Do this:
From the text on Chinese railroad workers in Dallas history, copy word for word the passage that begins at the words "According to the" and stops after the words "city flourish economically.".

Excerpted text:
Site icon Stephanie Drenka

Reclaiming the legacy of Asian Americans in Dallas

Dallas Union Depot, (ca.1885-1935) at the junction of Houston & Texas Central and Texas & Pacific Railroads, Dallas Public Library, History & Texana Archives

With no major river or seaport, it is sometimes said that Dallas had no reason to exist. That is, until the Houston & Texas Central (H&TC) Railroad was completed. On July 16, 1872, a ceremonial train arrived in Dallas to celebrate the state’s first major rail line.

According to the Museum of the American Railroad, “Dallas’ population more than tripled within ten years of the first train.” Merchants traveled on the railroad from Houston, establishing businesses in Dallas that helped the city flourish economically. 

The story of Chinese laborers who built most of the railroad that made Dallas Dallas is missing from the annals. In 1870, around 250 Chinese immigrants arrived in Texas to work on the H&TC, much to the chagrin of the White working class.

“We would rather see every railroad in Texas abandoned, than that one man from the Celestial Empire should be imported in their construction,” wrote The Calvert Enterprise. “We hope they will rouse the negroes to work . . . Outside of this we see no particular need of them.”

Material:

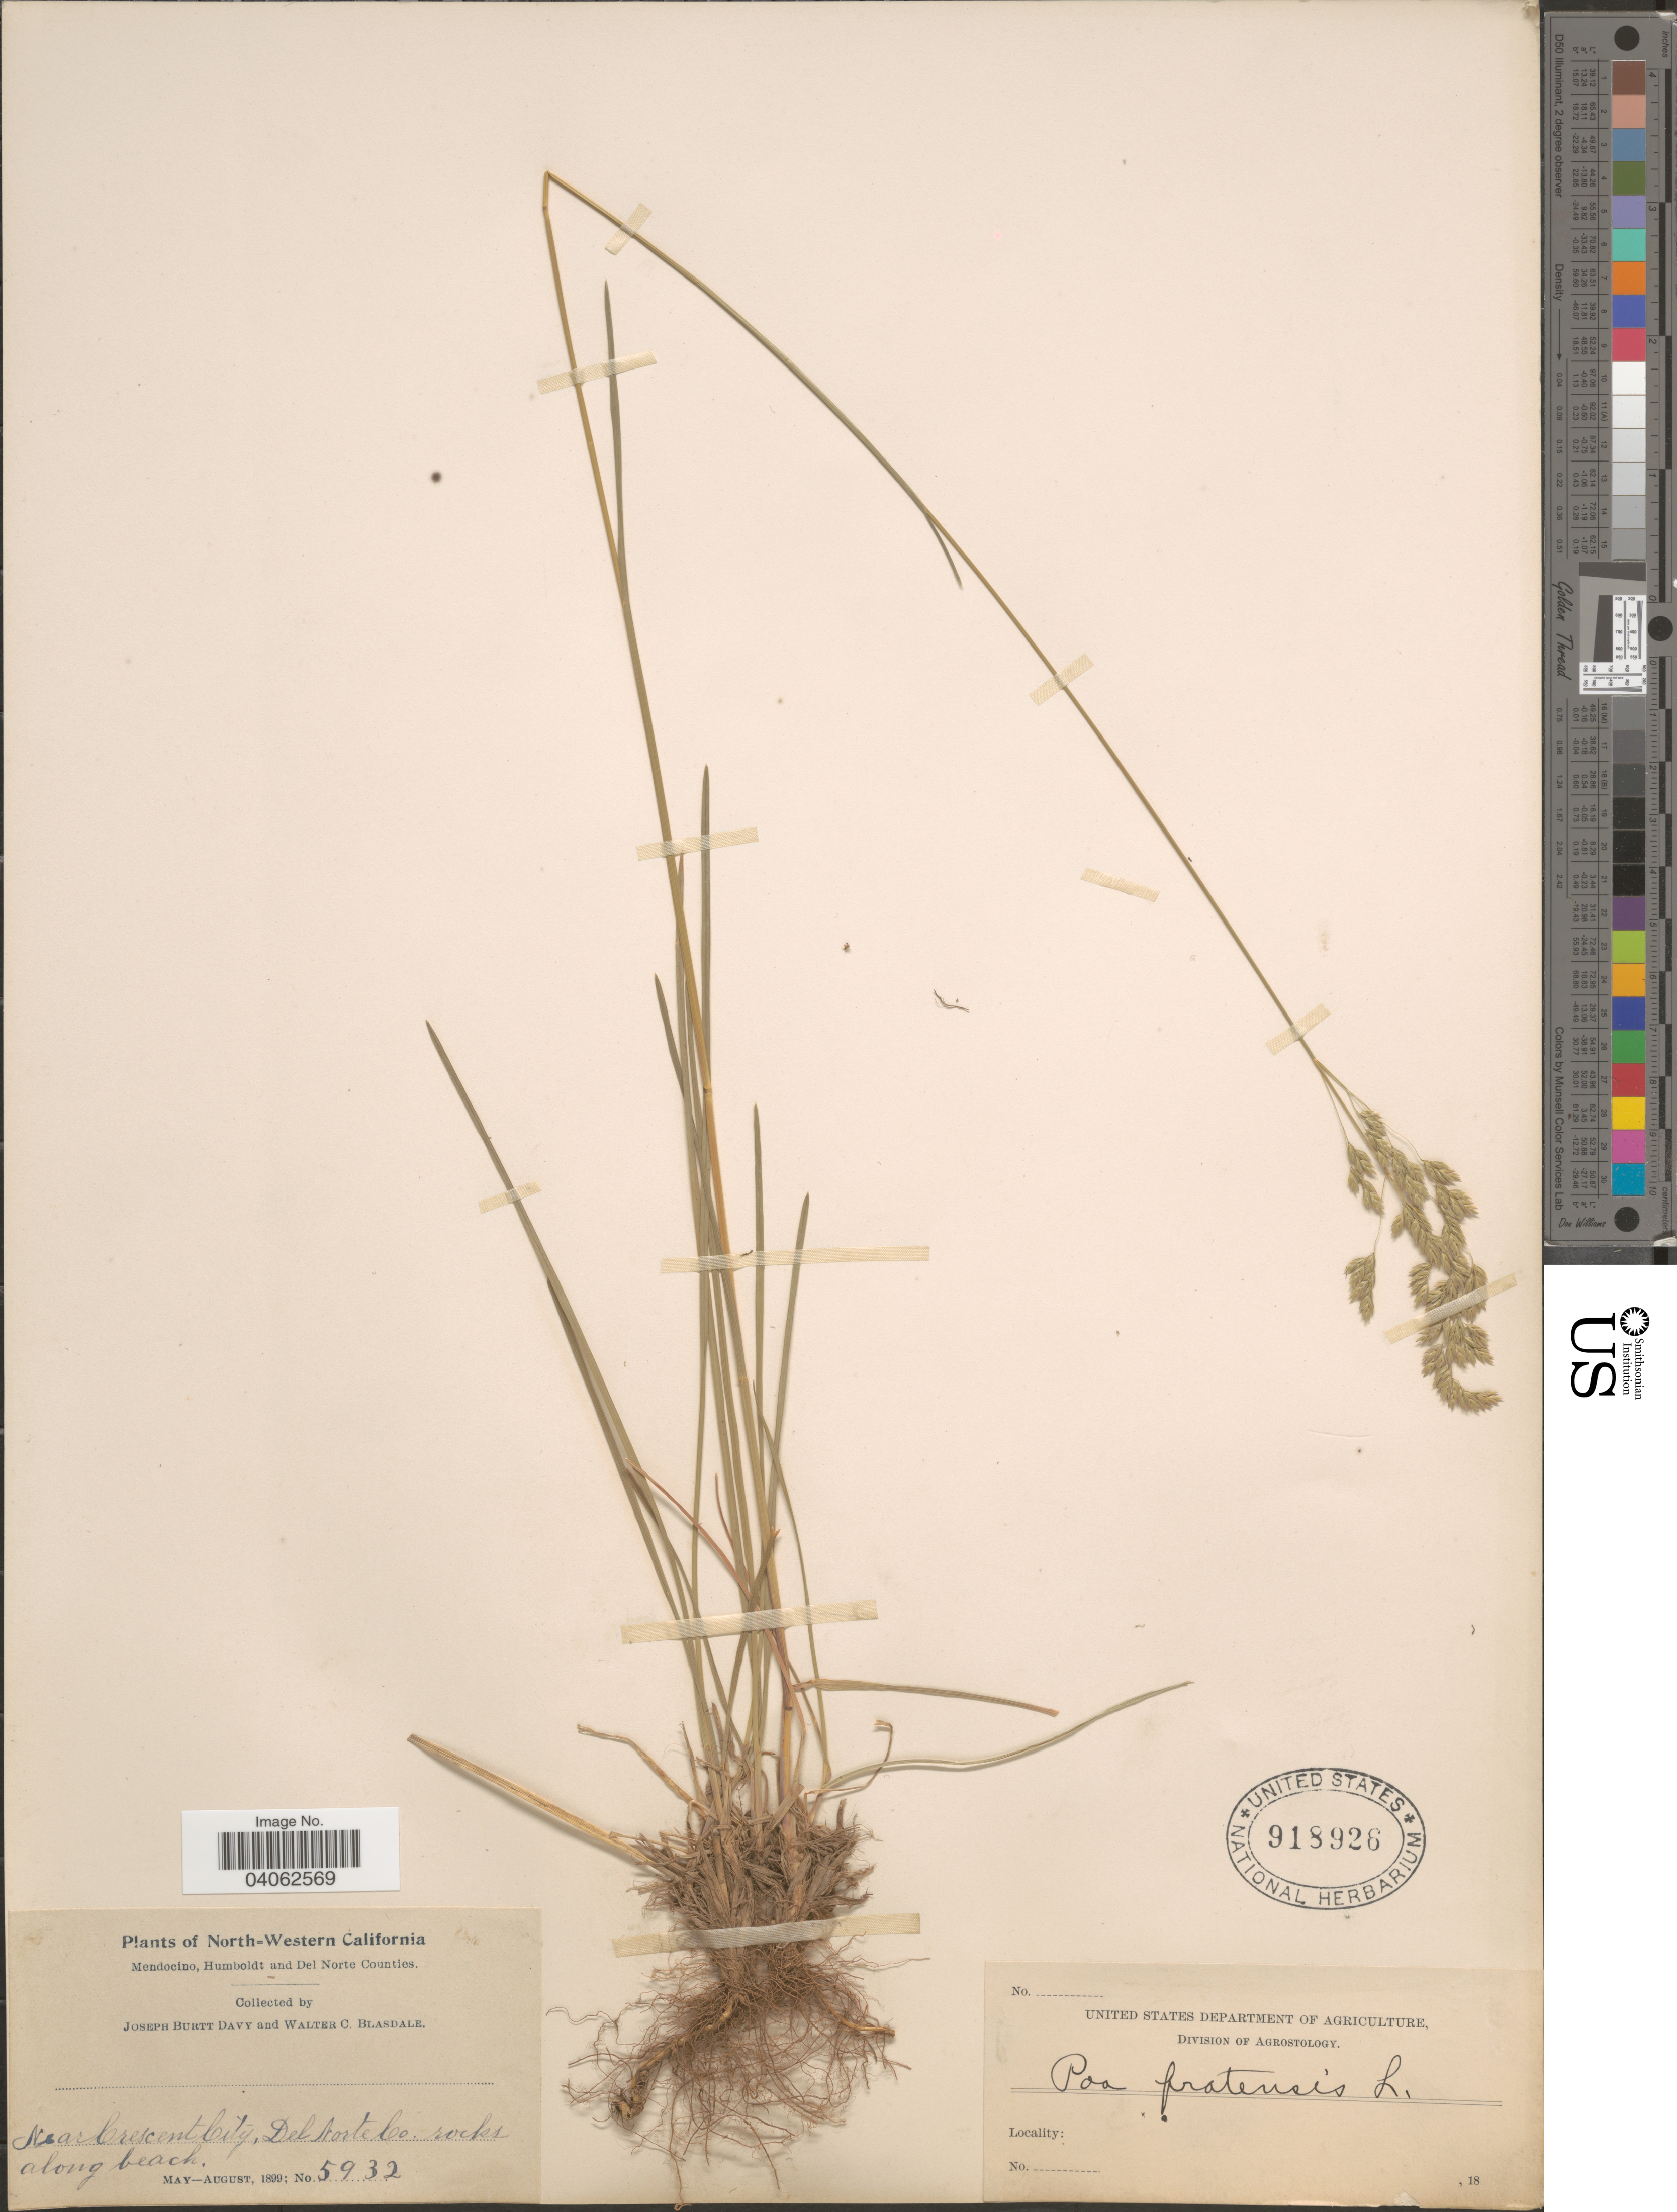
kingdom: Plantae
--
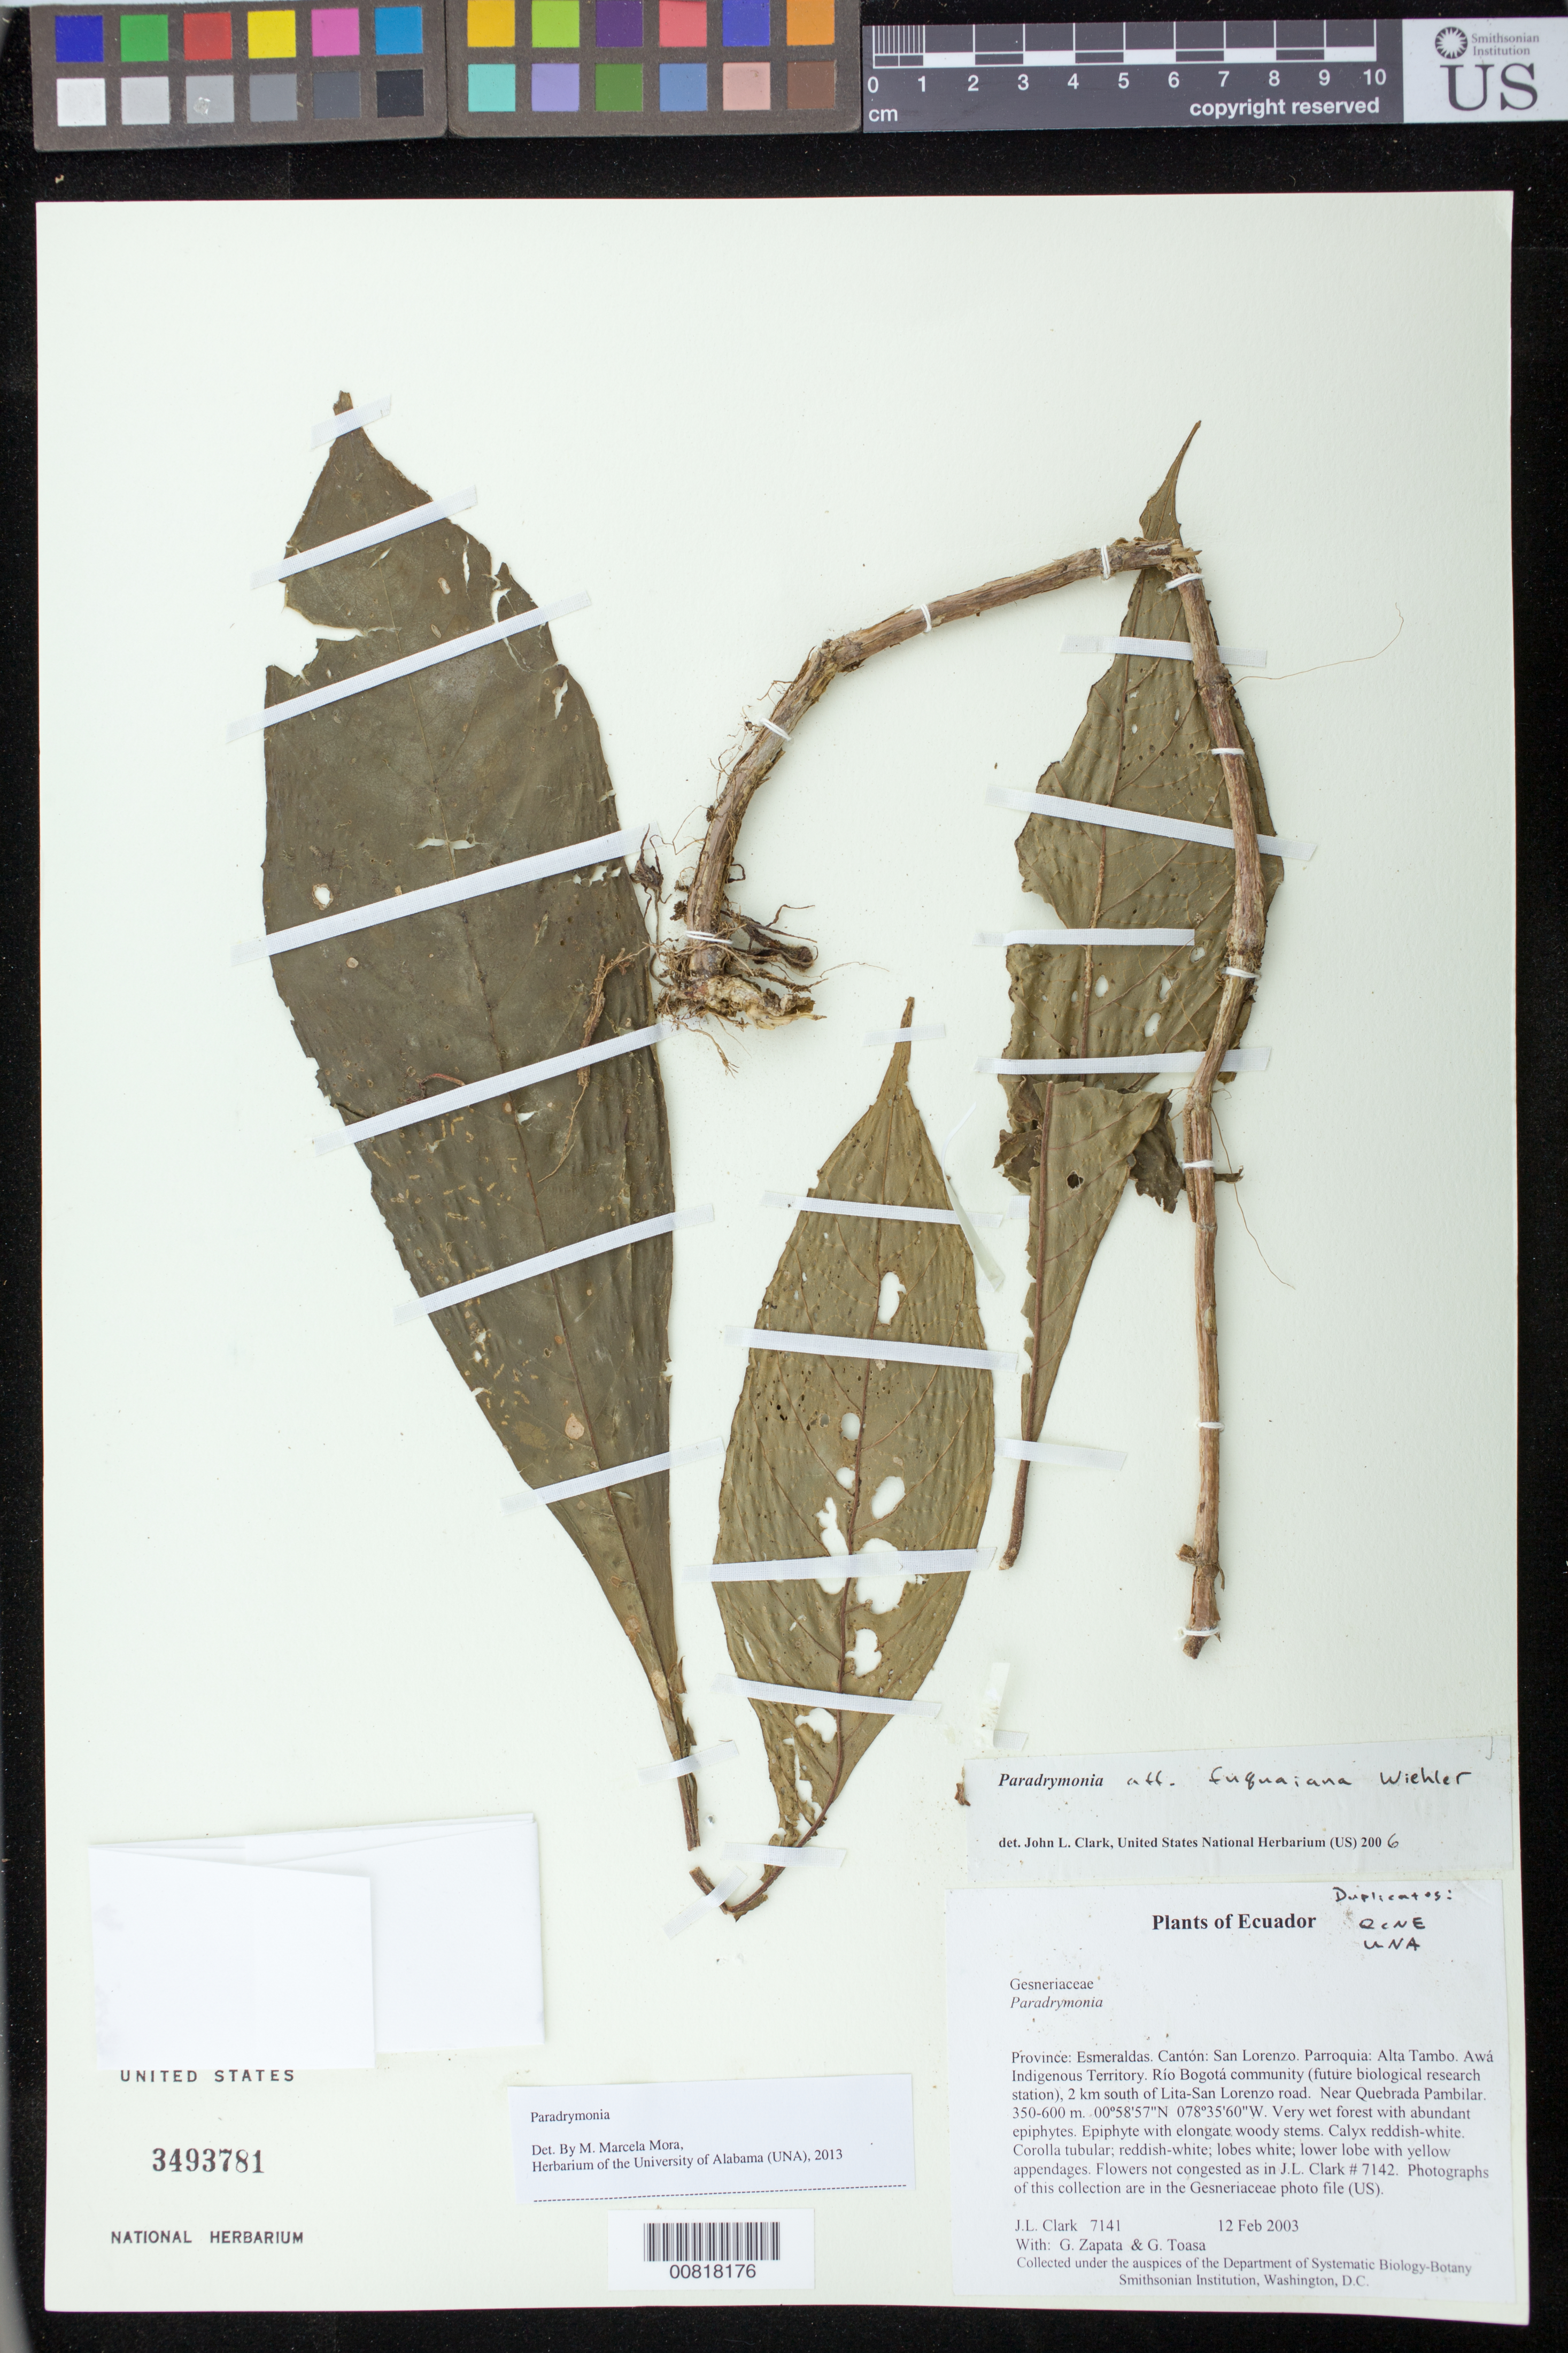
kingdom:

Output of the task:
According to the Museum of the American Railroad, “Dallas’ population more than tripled within ten years of the first train.” Merchants traveled on the railroad from Houston, establishing businesses in Dallas that helped the city flourish economically.